The rapid increase in processor power has naturally led to increasing demands being made on software and its developers. Software is almost always developed as part of a larger system involving computing hardware, special systems such as sensors and actuators, human-computer interfaces and human beings.
For developers of computer-based systems, capturing and understanding the complex functional requirements and behaviour of software components has come to represent a considerable challenge. This book aims to equip readers with skills and techniques which will help them to address this challenge. It does so by stressing the value of abstract system models which can be analysed and tested before an expensive commitment is made to a particular design strategy. The book enables the reader to understand the role and nature of abstract models as well as gain practical experience in their creation.
In order to permit machine-supported analysis, system models must be formulated in a well-defined notation. In this text, we use a formally defined language called VDM-SL (the Vienna Development Method Specification Language). The Vienna Development Method is a collection of techniques for developing computing systems from models expressed in the language. Since its origin in an industrial environment, VDM has become one of the most widely used of a class of techniques known as model-oriented formal methods. The language VDM-SL was recently standardised by the International Organization for Standardization (ISO). Although VDM-SL is used as a teaching medium in this text, the principles taught apply equally well to other model-based formal methods such as B, RAISE and Z.
In this book we take a pragmatic approach to the use of formal methods. We aim to illustrate the concepts and techniques used in VDM without overwhelming the reader with mathematics. Unlike most teaching texts on formal methods, this book does not treat formal refinement or formal proof. Instead it focuses on the construction of abstract and formal models for a range of computer systems.

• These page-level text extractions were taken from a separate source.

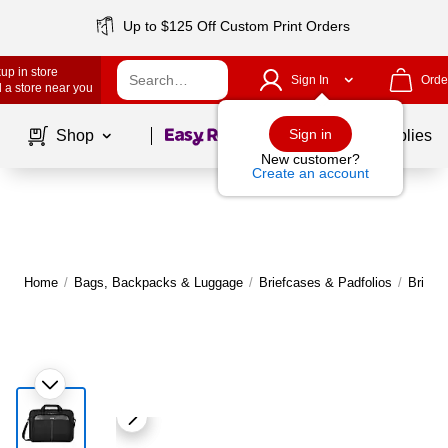
Up to $125 Off Custom Print Orders
up in store
Sign In
Orde
 a store near you
Page
1
of
1
Sign in
Shop
School Supplies
New customer?
Create an account
Home
/
Bags, Backpacks & Luggage
/
Briefcases & Padfolios
/
Briefc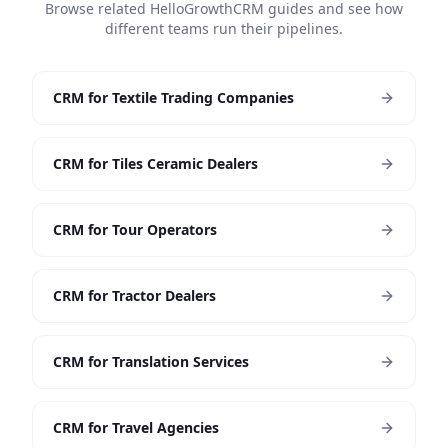
Browse related HelloGrowthCRM guides and see how
different teams run their pipelines.
CRM for Textile Trading Companies
CRM for Tiles Ceramic Dealers
CRM for Tour Operators
CRM for Tractor Dealers
CRM for Translation Services
CRM for Travel Agencies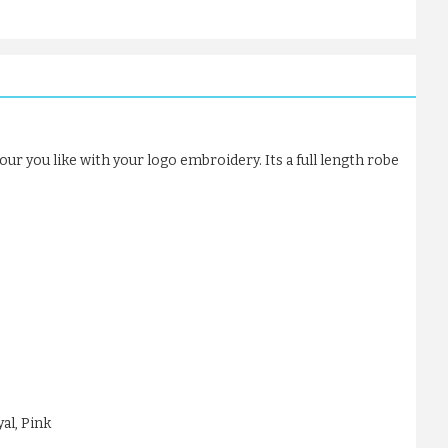
our you like with your logo embroidery. Its a full length robe
al, Pink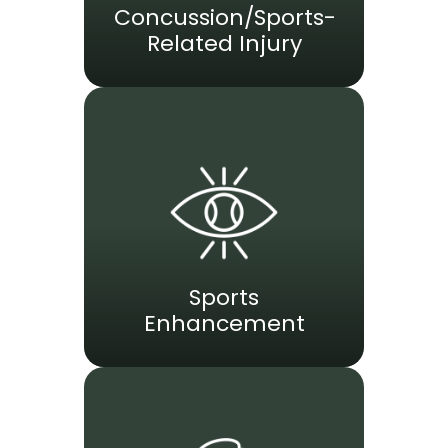
Concussion/Sports-
Related Injury
Sports
Enhancement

Software engineers produce many descriptions: those of the environment or domain in which a desired computing system software is to exist; descriptions of the requirements put on the software; and descriptions of the software design that implements the requirements. Thus the descriptions span the spectrum from application domain, via requirements and software architecture, program organisation and lower level designs, to executable code. While its concerns may be general, software engineering is unique among engineering disciplines in that its primary products are descriptions that must eventually satisfy the laws of mathematical logic and metamathematics.
Other engineering disciplines have to handle a quantum leap into physical reality – the stuff of natural science. In software engineering there is a different quantum leap: that from description to execution. Software engineering is thus about structuring and relating descriptions.
Abstraction and modelling taken together are the keys to mastering the complexity of environments and systems. Formal specification is employed to express abstractions and to ensure affinity to real domains. Such specifications open up ways to establish the proper relation between domain and requirements models as well as potentially verifying the links between software architecture, requirements models and the stages of design. This increases the chance of achieving a proper fit to the environment, to user expectations and of the correctness of implementation.